The National Health Department confirms that there are now 17 accredited universities, 10 public and 10 private nursing schools. The total number of students that can be admitted to the training per year per program is approximately 5,900.
Mthunzi says she heard that those attending the new accredited courses have many problems with it. She says lecturers also feel unsupported, frustrated, and often lacking the right qualifications, “which really leaves them behind when it comes to being more effective or delivering content as needed”.
Change of course
Change of course
A response from the National Health Department on these issues indicated that their focus in these matters was on “developing nursing education and practice is at the national level to meet the requirements and ensure an adaptation to the planning of the nursing staff ”.
In order to curb the growing shortage of nurses, one would clearly have to face the challenges in the training sector so quickly ask as possible.
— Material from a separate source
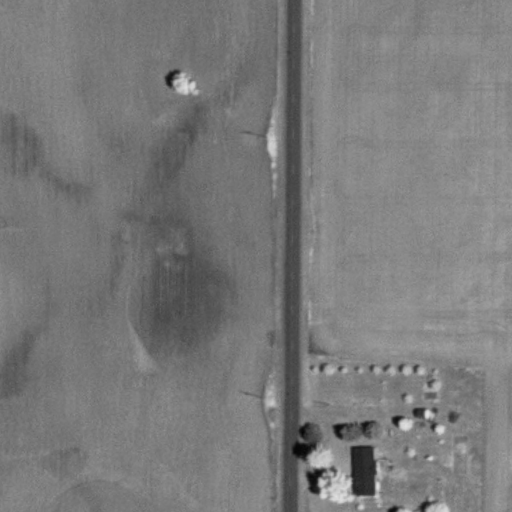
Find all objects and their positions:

Schneider says that the new curriculum must urgently be implemented correctly, while Delihlazo says we should “reopen the previously closed nursing schools since yesterday” and increase the training infrastructure.
Gamede explains that the accreditation is urgent More could change training institutions in the form of a strengthening of the community service program, improvement of poor working and living conditions and adjustment of wages. Gamede says that to better equip nurses, training should be more accessible and less centralized, with nursing training institutions being more accountable. Strategy central. On paper, it looks strong and includes an emphasis on digital health technology, “harmonizing the accreditation, registration and regulation of NEIs” and “institutionalizing functional governance structures with empowered, competent, accountable and capable executives and nurse / midwife managers at national, provincial and district level. ”
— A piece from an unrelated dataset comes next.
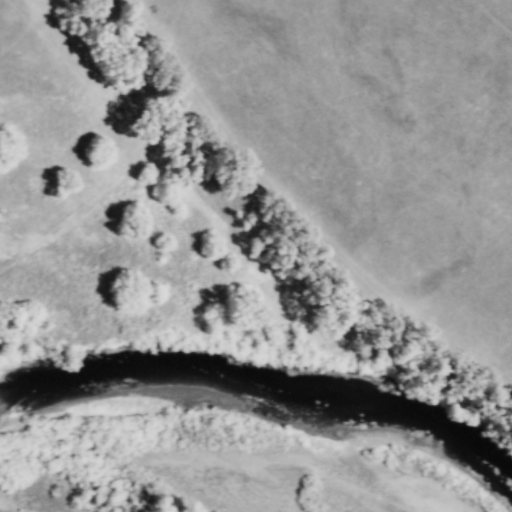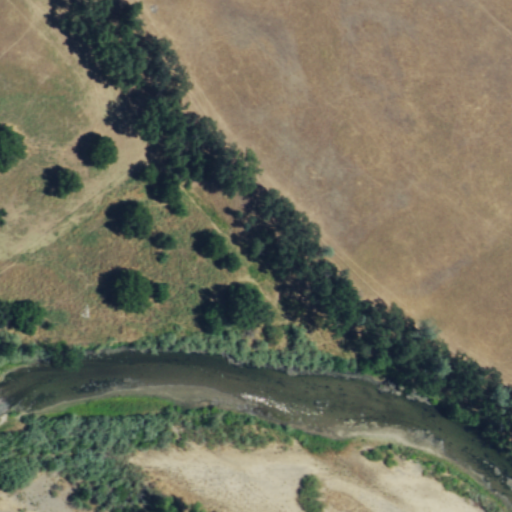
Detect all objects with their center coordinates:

Rispel, who was involved in the development of the strategy, says that unfortunately little has been implemented, but the starting point would be to understand what resources are and must be available, and on that work towards it.
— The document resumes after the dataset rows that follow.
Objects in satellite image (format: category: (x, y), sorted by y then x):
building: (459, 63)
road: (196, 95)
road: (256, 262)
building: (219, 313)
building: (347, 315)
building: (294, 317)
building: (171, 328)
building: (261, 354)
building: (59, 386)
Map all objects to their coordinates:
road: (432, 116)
“One of the main recommendations was that a highly specialized human resource information and information system is needed, which should be established in the National Ministry of Health, and that we could develop credible planning models that collect information, that we can forecast, and au ch show which political levers should be used, ”she says.
Although there are different models that are already outlined in the strategy, it is clear that change would begin with implementation. Rispel says: “In our strategy we have certainly emphasized that, regardless of the modeling used, we need an additional number of health workers.”
Although SANC responded to media inquiries from Spotlight, they largely shared statistics and did not provide any significant statistics Comments on other topics.